Whatever appears in the entries must be given again exactly.

***** RECORDS PROVIDED

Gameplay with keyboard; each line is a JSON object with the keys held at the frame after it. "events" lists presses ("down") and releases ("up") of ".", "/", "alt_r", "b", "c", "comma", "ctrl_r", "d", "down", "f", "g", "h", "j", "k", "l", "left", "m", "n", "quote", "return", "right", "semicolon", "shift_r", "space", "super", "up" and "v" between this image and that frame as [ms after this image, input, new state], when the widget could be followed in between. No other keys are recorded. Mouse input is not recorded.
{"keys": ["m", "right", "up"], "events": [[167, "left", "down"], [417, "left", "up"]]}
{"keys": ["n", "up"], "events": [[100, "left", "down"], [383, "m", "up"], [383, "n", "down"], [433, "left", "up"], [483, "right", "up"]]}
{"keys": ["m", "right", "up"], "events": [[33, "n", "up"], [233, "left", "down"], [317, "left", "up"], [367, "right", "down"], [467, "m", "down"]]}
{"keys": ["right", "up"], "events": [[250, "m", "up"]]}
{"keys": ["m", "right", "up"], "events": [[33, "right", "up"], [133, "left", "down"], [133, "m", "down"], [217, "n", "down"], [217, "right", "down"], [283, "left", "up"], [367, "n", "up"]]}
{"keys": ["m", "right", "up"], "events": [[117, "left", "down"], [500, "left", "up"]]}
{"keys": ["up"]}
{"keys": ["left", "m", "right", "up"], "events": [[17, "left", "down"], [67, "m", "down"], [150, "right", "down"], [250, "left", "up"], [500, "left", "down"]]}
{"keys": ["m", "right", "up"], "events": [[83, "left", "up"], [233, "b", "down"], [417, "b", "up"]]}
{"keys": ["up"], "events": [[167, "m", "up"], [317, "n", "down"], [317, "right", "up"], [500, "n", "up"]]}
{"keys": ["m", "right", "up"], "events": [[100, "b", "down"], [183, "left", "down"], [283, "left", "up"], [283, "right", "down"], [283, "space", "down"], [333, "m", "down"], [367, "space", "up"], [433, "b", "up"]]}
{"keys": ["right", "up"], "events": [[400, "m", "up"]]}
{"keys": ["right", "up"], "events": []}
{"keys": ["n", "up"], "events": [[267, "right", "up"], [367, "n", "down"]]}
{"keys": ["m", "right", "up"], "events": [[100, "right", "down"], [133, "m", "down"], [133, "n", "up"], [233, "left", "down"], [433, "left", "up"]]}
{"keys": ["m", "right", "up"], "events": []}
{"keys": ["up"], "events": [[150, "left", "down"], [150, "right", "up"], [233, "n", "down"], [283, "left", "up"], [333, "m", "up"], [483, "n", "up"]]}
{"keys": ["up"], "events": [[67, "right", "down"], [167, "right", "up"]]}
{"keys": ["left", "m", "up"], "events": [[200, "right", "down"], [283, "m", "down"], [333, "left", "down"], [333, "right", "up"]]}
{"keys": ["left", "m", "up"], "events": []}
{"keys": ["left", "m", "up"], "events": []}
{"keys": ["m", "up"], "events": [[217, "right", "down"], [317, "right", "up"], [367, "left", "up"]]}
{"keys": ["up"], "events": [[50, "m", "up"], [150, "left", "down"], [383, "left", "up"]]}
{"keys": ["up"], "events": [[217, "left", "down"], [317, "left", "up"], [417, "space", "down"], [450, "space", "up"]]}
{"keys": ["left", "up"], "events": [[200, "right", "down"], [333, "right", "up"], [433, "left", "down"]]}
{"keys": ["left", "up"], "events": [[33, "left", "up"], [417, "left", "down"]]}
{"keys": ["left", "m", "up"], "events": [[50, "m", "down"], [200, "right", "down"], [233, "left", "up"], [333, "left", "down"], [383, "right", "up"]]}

**********

ANSWER FOR THE TASK:
Gameplay with keyboard; each line is a JSON object with the keys held at the frame after it. "events" lists presses ("down") and releases ("up") of ".", "/", "alt_r", "b", "c", "comma", "ctrl_r", "d", "down", "f", "g", "h", "j", "k", "l", "left", "m", "n", "quote", "return", "right", "semicolon", "shift_r", "space", "super", "up" and "v" between this image and that frame as [ms after this image, input, new state], when the widget could be followed in between. No other keys are recorded. Mouse input is not recorded.
{"keys": ["m", "right", "up"], "events": [[167, "left", "down"], [417, "left", "up"]]}
{"keys": ["n", "up"], "events": [[100, "left", "down"], [383, "m", "up"], [383, "n", "down"], [433, "left", "up"], [483, "right", "up"]]}
{"keys": ["m", "right", "up"], "events": [[33, "n", "up"], [233, "left", "down"], [317, "left", "up"], [367, "right", "down"], [467, "m", "down"]]}
{"keys": ["right", "up"], "events": [[250, "m", "up"]]}
{"keys": ["m", "right", "up"], "events": [[33, "right", "up"], [133, "left", "down"], [133, "m", "down"], [217, "n", "down"], [217, "right", "down"], [283, "left", "up"], [367, "n", "up"]]}
{"keys": ["m", "right", "up"], "events": [[117, "left", "down"], [500, "left", "up"]]}
{"keys": ["up"]}
{"keys": ["left", "m", "right", "up"], "events": [[17, "left", "down"], [67, "m", "down"], [150, "right", "down"], [250, "left", "up"], [500, "left", "down"]]}
{"keys": ["m", "right", "up"], "events": [[83, "left", "up"], [233, "b", "down"], [417, "b", "up"]]}
{"keys": ["up"], "events": [[167, "m", "up"], [317, "n", "down"], [317, "right", "up"], [500, "n", "up"]]}
{"keys": ["m", "right", "up"], "events": [[100, "b", "down"], [183, "left", "down"], [283, "left", "up"], [283, "right", "down"], [283, "space", "down"], [333, "m", "down"], [367, "space", "up"], [433, "b", "up"]]}
{"keys": ["right", "up"], "events": [[400, "m", "up"]]}
{"keys": ["right", "up"], "events": []}
{"keys": ["n", "up"], "events": [[267, "right", "up"], [367, "n", "down"]]}
{"keys": ["m", "right", "up"], "events": [[100, "right", "down"], [133, "m", "down"], [133, "n", "up"], [233, "left", "down"], [433, "left", "up"]]}
{"keys": ["m", "right", "up"], "events": []}
{"keys": ["up"], "events": [[150, "left", "down"], [150, "right", "up"], [233, "n", "down"], [283, "left", "up"], [333, "m", "up"], [483, "n", "up"]]}
{"keys": ["up"], "events": [[67, "right", "down"], [167, "right", "up"]]}
{"keys": ["left", "m", "up"], "events": [[200, "right", "down"], [283, "m", "down"], [333, "left", "down"], [333, "right", "up"]]}
{"keys": ["left", "m", "up"], "events": []}
{"keys": ["left", "m", "up"], "events": []}
{"keys": ["m", "up"], "events": [[217, "right", "down"], [317, "right", "up"], [367, "left", "up"]]}
{"keys": ["up"], "events": [[50, "m", "up"], [150, "left", "down"], [383, "left", "up"]]}
{"keys": ["up"], "events": [[217, "left", "down"], [317, "left", "up"], [417, "space", "down"], [450, "space", "up"]]}
{"keys": ["left", "up"], "events": [[200, "right", "down"], [333, "right", "up"], [433, "left", "down"]]}
{"keys": ["left", "up"], "events": [[33, "left", "up"], [417, "left", "down"]]}
{"keys": ["left", "m", "up"], "events": [[50, "m", "down"], [200, "right", "down"], [233, "left", "up"], [333, "left", "down"], [383, "right", "up"]]}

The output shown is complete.